Task objective: Each line below from the one containing "-72,7 +72,7 @@" through the one containing "font-size:12px; letter-spacing:.5px; padding-bottom:2px;" is to be given again exactly, and no line outside that span.

Material provided:
=== Section Start ===

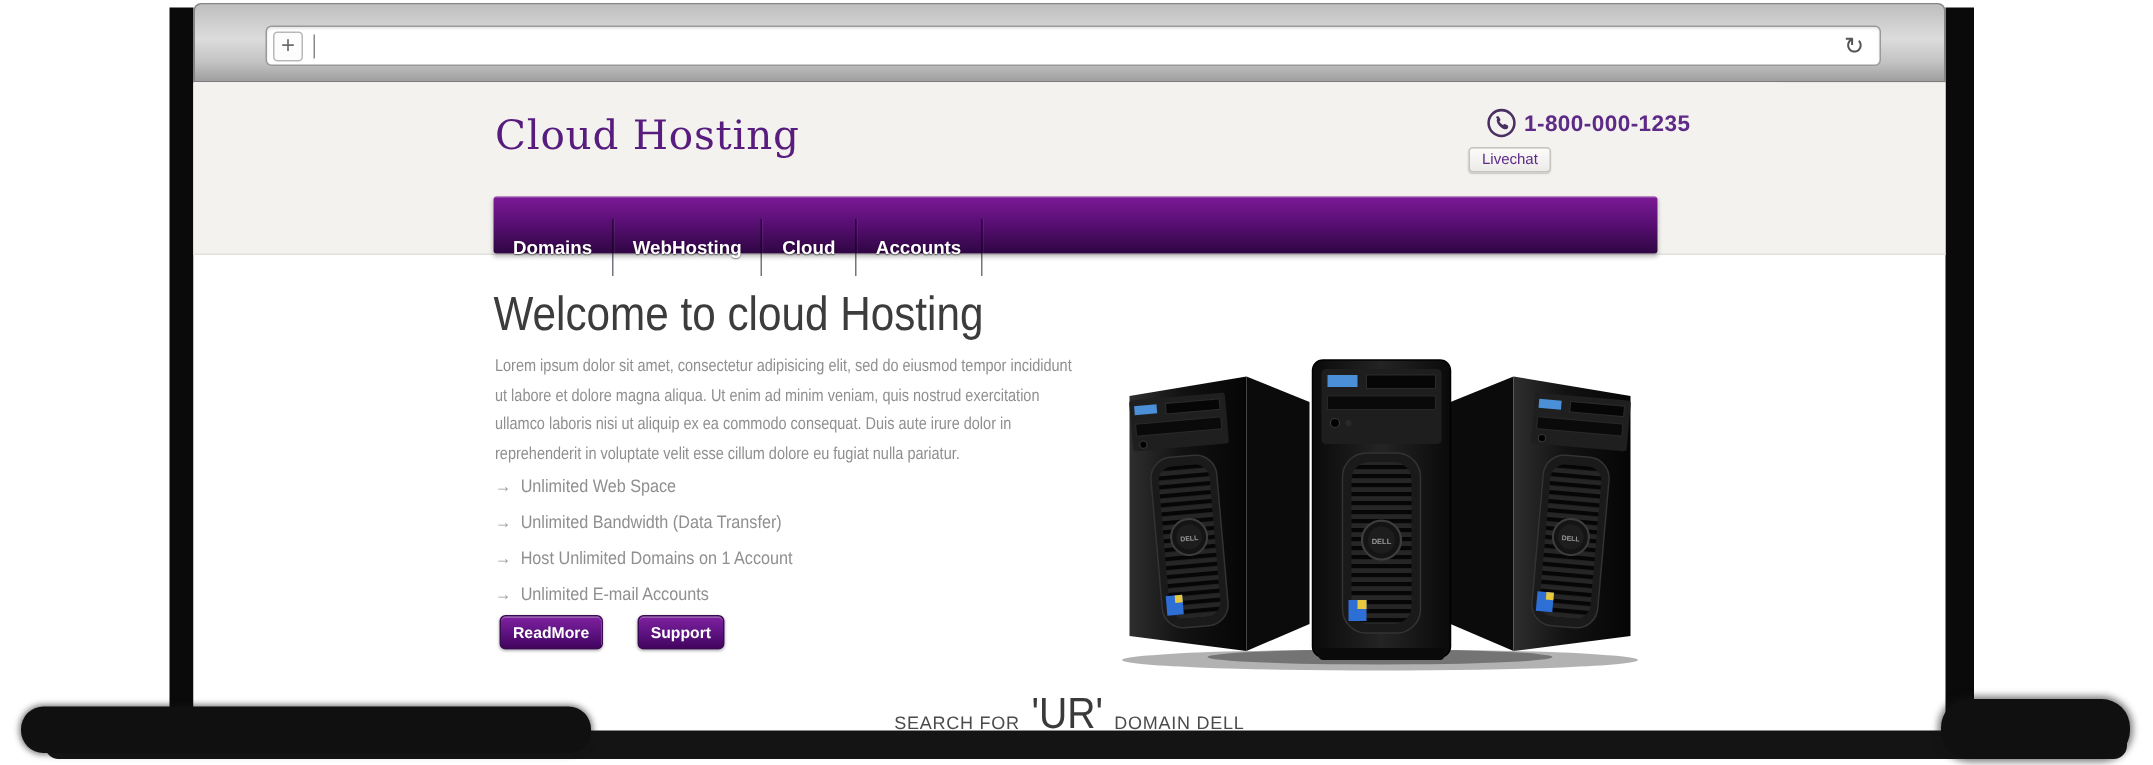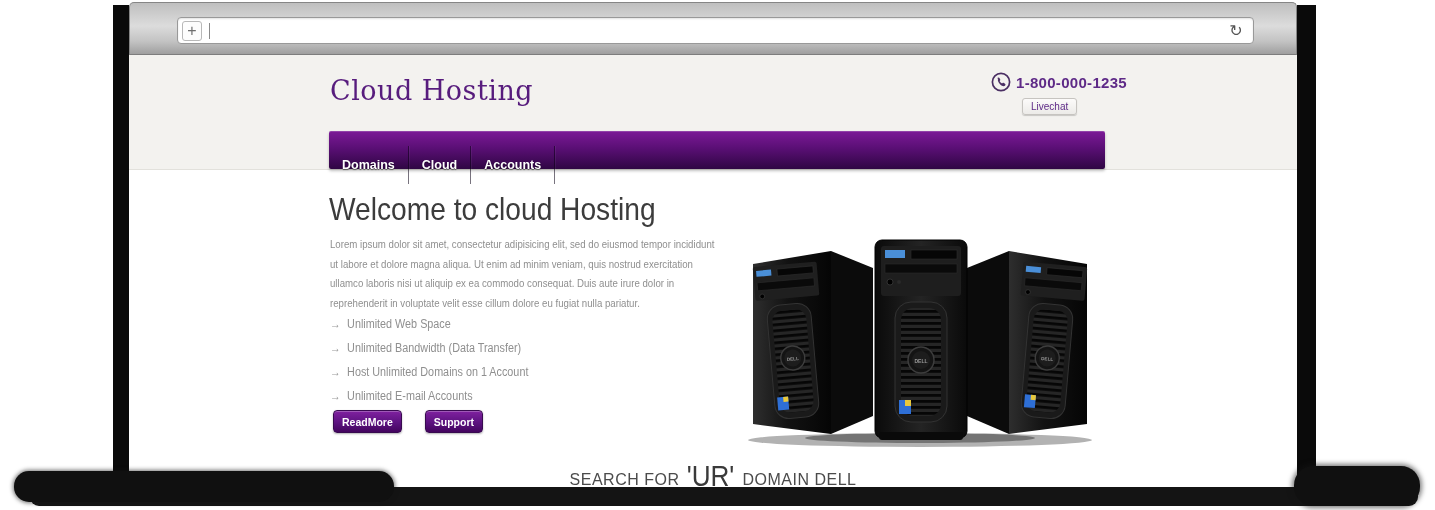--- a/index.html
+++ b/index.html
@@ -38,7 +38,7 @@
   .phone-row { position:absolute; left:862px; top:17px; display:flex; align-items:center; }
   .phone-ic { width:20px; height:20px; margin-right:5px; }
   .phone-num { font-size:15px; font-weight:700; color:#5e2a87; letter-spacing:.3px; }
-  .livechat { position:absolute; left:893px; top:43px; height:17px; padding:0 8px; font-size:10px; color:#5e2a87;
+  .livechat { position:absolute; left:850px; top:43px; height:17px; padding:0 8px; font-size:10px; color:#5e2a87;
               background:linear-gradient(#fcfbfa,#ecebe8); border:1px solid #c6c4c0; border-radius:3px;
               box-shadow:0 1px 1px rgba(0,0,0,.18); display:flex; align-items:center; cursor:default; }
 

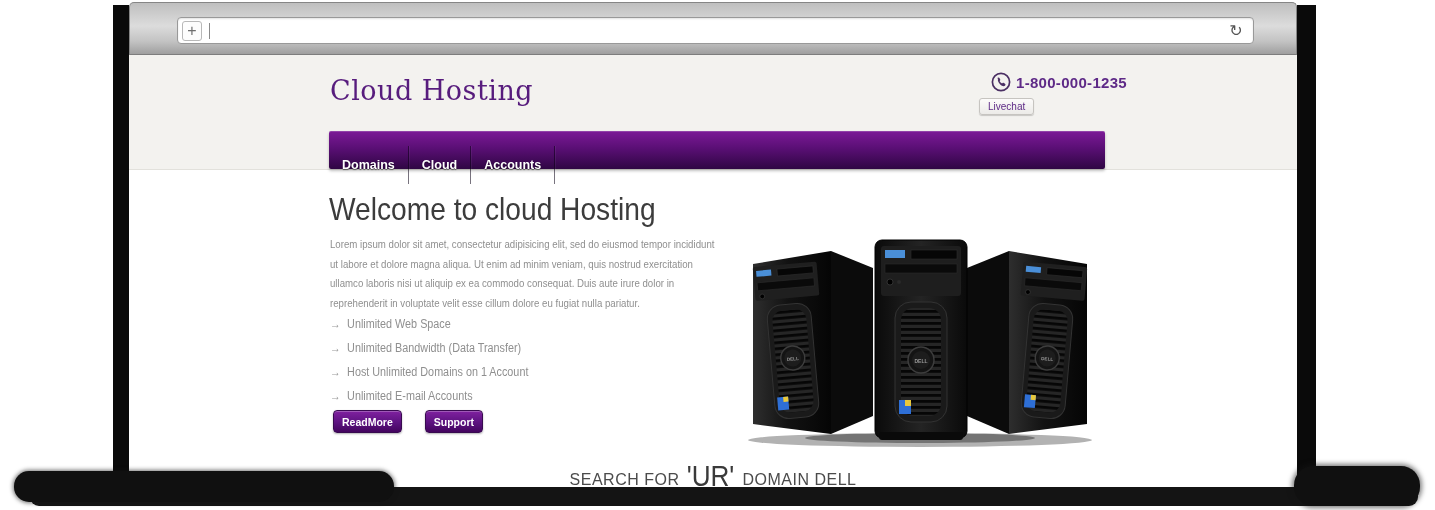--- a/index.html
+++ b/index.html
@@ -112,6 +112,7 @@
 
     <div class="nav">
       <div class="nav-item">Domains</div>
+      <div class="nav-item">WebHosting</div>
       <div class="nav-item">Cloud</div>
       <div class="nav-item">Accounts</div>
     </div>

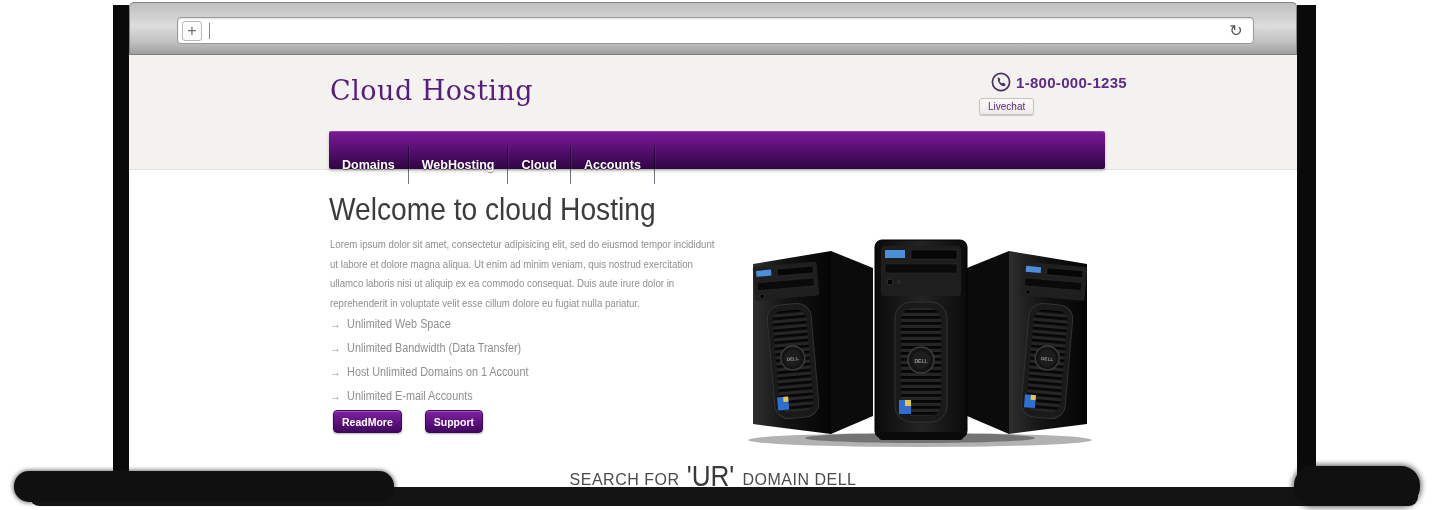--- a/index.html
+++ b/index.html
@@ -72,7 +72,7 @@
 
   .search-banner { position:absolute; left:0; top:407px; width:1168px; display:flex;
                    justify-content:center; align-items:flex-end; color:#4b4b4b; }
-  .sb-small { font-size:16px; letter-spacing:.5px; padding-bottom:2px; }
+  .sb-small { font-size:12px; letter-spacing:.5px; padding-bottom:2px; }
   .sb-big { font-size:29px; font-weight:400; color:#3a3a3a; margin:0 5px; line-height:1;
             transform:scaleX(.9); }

=== Section End ===

Worked solution:
@@ -72,7 +72,7 @@
 
   .search-banner { position:absolute; left:0; top:407px; width:1168px; display:flex;
                    justify-content:center; align-items:flex-end; color:#4b4b4b; }
-  .sb-small { font-size:16px; letter-spacing:.5px; padding-bottom:2px; }
+  .sb-small { font-size:12px; letter-spacing:.5px; padding-bottom:2px; }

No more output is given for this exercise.